Memórias de uma infância


Karlith
(por Filipe Dias)

“Por favor, não posso ficar com essa criança. Ele não permitiria”. Falou a mulher envolta em túnicas.

“Estou de partida para Tredroy, não posso levar um recém-nascido numa viagem tão longa. Ela não sobreviveria”.

“Ele a matará quando retornar. Peça o que quiser, e eu lhe darei. Quando meu marido retornar, ele matará minha querida Karlith. Tome, essas moedas de ouro seriam suficientes para que a deixe num convento das Alicitas?” Desesperada, a mulher estendia a bolsa de moedas ao jovem Aymer. Suas lágrimas escorriam pelo rosto e uma delas gotejou na face da criança.

Aymer relutava em atender ao pedido da jovem. Partiria com uma caravana para al-Wazif levando um carregamento clandestino de fumo e cerveja. Além dos guardas alfandegários que teria que subornar, enfrentaria uma viagem dura pelo deserto até Tredroy. Somente Alá poderia saber o que lhe estava reservado. Entretanto, uma reserva a mais de moedas de ouro seria de grande ajuda. Olhando através da janela, via a neve branca cair. Seus pensamentos se perderam na viagem e somente foi acordado de seu devaneio quando a criança chorou, indicando que estava com fome. “Se eu leva-la, não sobreviverá a viagem” - pensou ele.

A mulher, constrangida pela presença de um homem, colocou seu seio para fora e o ofereceu à criança que sugou avidamente. Ele percebeu que ela não tinha muito tato em alimentar uma criança. Ou esse era seu primeiro filho ou era tão rica que pagava uma ama de leite para essas ocasiões. Aymer pegou a bolsa de moedas e contou-as. Dez moedas de ouro. Era muito dinheiro, o que indicava que a mulher era rica. Com esse dinheiro poderia comprar uma escrava que estivesse amamentando para cuidar da criança e ainda sobraria muita coisa. Ou então poderia deixa-la num convento entregue a sorte da igreja. Resolveu então aceitar as moedas.

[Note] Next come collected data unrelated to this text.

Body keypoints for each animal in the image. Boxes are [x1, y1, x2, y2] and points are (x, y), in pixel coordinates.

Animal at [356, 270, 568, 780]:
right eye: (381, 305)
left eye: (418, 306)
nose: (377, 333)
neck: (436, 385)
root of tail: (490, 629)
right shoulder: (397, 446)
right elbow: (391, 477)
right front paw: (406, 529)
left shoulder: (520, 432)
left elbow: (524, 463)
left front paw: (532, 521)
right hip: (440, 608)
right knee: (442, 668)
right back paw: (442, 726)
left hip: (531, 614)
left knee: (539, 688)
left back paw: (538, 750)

“Levarei a criança, mas nunca saberá onde ela está”.

“Que assim seja, mas prometa que me mandará notícias que ela está bem”.

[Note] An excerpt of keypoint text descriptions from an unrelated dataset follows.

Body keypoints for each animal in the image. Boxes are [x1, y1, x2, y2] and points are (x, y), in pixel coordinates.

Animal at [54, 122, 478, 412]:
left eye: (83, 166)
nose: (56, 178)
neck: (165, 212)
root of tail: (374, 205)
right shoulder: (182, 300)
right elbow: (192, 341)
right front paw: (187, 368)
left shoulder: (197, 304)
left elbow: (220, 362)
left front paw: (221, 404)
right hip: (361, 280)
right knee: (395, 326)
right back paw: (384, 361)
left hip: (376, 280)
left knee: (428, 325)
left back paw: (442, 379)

Aymer pegou a criança e a colocou numa cesta forrada por lã de merinos. Com uma manta de mesmo feitio, agasalhou mais a criança. Deu as costas à mulher e deixou o quarto da taverna. Na porta um jovem  chamado Thomas esperava por sua senhora. O al-wazifense não perdeu tempo o encarando. Desceu as escadas, atravessou a taverna lotada e alcançou a rua. Antes de desaparecer na escuridão da noite, escutou o grito da mãe que fora obrigada a abdicar do convívio de sua filha.

Sem olhar para traz, Aymer se perdeu nas trevas da madrugada.